Québec espère générer des économies de 375 millions $ avec l’abolition de ces postes.
«Il n’y a pas de tronçonneuse. Il n’y a pas de coupes paramétriques», a assuré la ministre, qui parle de coupes «ordonnées et chirurgicales» dans les ministères et organismes.
Pour atteindre sa cible de 5000, le gouvernement Legault mise sur une attrition «naturelle», c’est-à-dire des départs à la retraite et des démissions. Il maintient son gel de recrutement et d’embauche.
Les réseaux de la santé et de l’éducation, ainsi que les «entreprises du gouvernement», comme Hydro-Québec, sont exemptées «afin de préserver les services directs à la population».
Québec donne aussi la possibilité à ses fonctionnaires de réduire leur semaine de travail de 35 à 32 heures. On préfère ainsi parler de réductions d’heures plutôt que d’emplois perdus.
La fonction publique a grossi sous la gouverne de la Coalition avenir Québec (CAQ): pas moins de 10 000 fonctionnaires en équivalent temps complet se sont ajoutés depuis son arrivée au pouvoir en 2018.
Retour au bureau 3 jours/semaine
Par ailleurs, Mme Duranceau a annoncé mercredi que les employés de l’État seront de retour au bureau trois jours par semaine à compter de la fin janvier. Actuellement, ils doivent être présents au bureau deux jours par semaine.
Selon elle, cela permettra de renforcer «la collaboration, la cohésion et le sentiment d’appartenance, tout en favorisant la créativité, le mentorat et l’intégration des employés dans leur équipe».
La ministre a fait valoir que 35 % des 70 000 fonctionnaires québécois ont moins de cinq ans d’ancienneté.

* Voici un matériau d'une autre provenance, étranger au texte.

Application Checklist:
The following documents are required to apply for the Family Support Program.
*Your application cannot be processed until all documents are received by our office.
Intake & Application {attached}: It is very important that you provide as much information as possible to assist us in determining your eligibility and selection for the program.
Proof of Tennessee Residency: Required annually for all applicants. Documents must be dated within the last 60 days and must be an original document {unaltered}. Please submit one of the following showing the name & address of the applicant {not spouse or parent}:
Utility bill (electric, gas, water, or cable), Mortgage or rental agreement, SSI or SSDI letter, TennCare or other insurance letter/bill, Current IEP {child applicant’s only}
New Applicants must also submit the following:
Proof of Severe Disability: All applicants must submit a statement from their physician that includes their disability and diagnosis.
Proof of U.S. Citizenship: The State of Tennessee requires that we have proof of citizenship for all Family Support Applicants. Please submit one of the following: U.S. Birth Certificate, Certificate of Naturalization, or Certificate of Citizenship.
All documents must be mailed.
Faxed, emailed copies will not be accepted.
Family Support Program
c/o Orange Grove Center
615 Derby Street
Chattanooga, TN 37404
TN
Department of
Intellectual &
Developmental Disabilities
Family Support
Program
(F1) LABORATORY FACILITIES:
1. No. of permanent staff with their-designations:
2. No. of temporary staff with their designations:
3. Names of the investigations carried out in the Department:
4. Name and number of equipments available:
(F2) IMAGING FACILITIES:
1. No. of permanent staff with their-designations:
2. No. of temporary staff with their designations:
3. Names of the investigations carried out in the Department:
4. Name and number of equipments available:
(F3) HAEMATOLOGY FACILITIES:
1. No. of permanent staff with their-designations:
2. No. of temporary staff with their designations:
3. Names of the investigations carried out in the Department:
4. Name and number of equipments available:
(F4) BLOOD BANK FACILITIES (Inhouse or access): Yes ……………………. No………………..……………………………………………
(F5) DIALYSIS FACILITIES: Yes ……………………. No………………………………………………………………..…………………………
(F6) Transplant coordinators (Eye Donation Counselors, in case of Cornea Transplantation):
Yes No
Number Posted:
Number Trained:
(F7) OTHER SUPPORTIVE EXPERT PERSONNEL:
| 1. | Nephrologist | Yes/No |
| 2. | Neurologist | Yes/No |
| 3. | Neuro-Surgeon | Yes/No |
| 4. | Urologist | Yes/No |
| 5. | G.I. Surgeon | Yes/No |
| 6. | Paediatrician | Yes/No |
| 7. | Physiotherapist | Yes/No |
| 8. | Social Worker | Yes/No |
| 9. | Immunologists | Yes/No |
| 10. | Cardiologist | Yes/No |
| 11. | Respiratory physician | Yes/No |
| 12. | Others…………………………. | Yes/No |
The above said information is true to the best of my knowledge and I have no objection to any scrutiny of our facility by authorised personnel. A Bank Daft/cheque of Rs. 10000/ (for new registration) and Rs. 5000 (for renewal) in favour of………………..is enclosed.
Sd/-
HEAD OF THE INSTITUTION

«C’est important, à un moment donné, pour s’imprégner de la culture, pour apprendre des autres, d’être là, de les voir, pas à travers un écran, mais prendre un café, puis de jaser au bureau», a-t-elle plaidé.
Elle a également évoqué la «fatigue numérique» liée au télétravail.
Ces raisons ne sont pas «valables», a aussitôt réagi le Syndicat de la fonction publique et parapublique du Québec (SFPQ), qui déplore également l’abolition de 3000 postes additionnels.
«Ça va être une augmentation des délais et des coûts, parce que (…) si on veut rendre des services à la population et qu’on n’a pas les effectifs, on va devoir embaucher et c’est la sous-traitance qui va être utilisée», a averti son président, Christian Daigle.
Le président du Syndicat de professionnelles et professionnels du gouvernement du Québec (SPGQ), Guillaume Bouvrette, parle carrément d’une «boucherie».
«Les coupes supposément « chirurgicales » sont en réalité une véritable boucherie sur le terrain. Contrairement à ce qu’affirme la ministre, les services sont déjà affectés», a-t-il dénoncé dans un communiqué.
«On coupe n’importe qui n’importe comment un peu partout. Et il est faux de dire que ce sont seulement des départs volontaires, il y a bel et bien des gens qui se font mettre à la porte actuellement», a-t-il ajouté.